At 07:10 PM 10/19/2004 -0800, you wrote:
Steve Thomas writes:
Most users of PG don't go around grumbling about the lack of XML or the ability to output as PDF. They're just stoked to be able to find the text online.
That's why they're users of PG. If they needed XML or PDF, they go elsewhere. And frankly, I've heard many complaints about how hard it is to process PG texts and how much information is lost.

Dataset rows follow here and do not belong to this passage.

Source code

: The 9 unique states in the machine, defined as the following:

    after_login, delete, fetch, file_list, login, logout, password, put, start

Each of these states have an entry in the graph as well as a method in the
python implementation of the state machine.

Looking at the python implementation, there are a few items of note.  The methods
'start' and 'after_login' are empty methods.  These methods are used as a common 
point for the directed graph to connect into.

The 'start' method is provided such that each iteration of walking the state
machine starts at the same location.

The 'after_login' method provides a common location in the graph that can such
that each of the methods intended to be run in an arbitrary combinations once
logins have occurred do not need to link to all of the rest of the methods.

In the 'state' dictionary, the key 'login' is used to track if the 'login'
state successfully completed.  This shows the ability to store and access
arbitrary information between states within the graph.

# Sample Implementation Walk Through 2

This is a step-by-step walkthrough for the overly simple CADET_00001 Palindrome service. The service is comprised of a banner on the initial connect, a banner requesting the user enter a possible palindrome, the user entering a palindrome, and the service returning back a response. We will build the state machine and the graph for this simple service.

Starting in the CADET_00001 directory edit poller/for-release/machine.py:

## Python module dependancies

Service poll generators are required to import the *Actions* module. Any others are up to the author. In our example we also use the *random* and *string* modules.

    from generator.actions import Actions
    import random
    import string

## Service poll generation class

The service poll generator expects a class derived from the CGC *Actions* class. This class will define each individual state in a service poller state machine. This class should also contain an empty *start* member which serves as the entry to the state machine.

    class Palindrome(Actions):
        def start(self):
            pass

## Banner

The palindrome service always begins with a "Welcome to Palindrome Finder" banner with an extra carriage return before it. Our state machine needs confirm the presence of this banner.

I don't want to add to the flame war here, but I can say this, which has been said here before. Sometimes I will find a PG text which I would like more information about, so I will go to google and search for it. In almost all cases, I have found tons of sites which somehow convert the books into html or a similar format. blackmask.com immediately comes to mind but there are lots of others. Many don't give credit to PG at all. My point is that yes, I agree with gutenberg9443 in that I would much rather have plain text first and worry about the rest later, but many people don't need to complain to PG about plain text only for the simple reason that they can look for almost anything on google and find a nicer formatted version. I would like to see PG eventually go to xml not because I particularly like the format but because the new DAISY standard for digital talking books for the blind uses a form of xml. It should, in theory, be possible to convert html to DAISY, but how well that would work I don't know. If anyone wants to analyze a set of DAISY files, go to http://bookshare.org/ and search for an early PG title. I say "early" because they apparently quit adding the newer titles. I think there might be a demo link on there just for public domain books. I will make one other comment on accents. Yes, I can see the importance of 8-bit files. I have a local mirror of almost all of PG on my system and I finally switched to getting 8-bit files only of works in non-English. However, since I am blind and I read with speech, the accents really don't matter since the synthesizer doesn't pronounce them anyway. If it sees a letter in the high ASCII range, it skkips it. This is especially bad, for example, with the works of Tolkien because accents are used so heavily.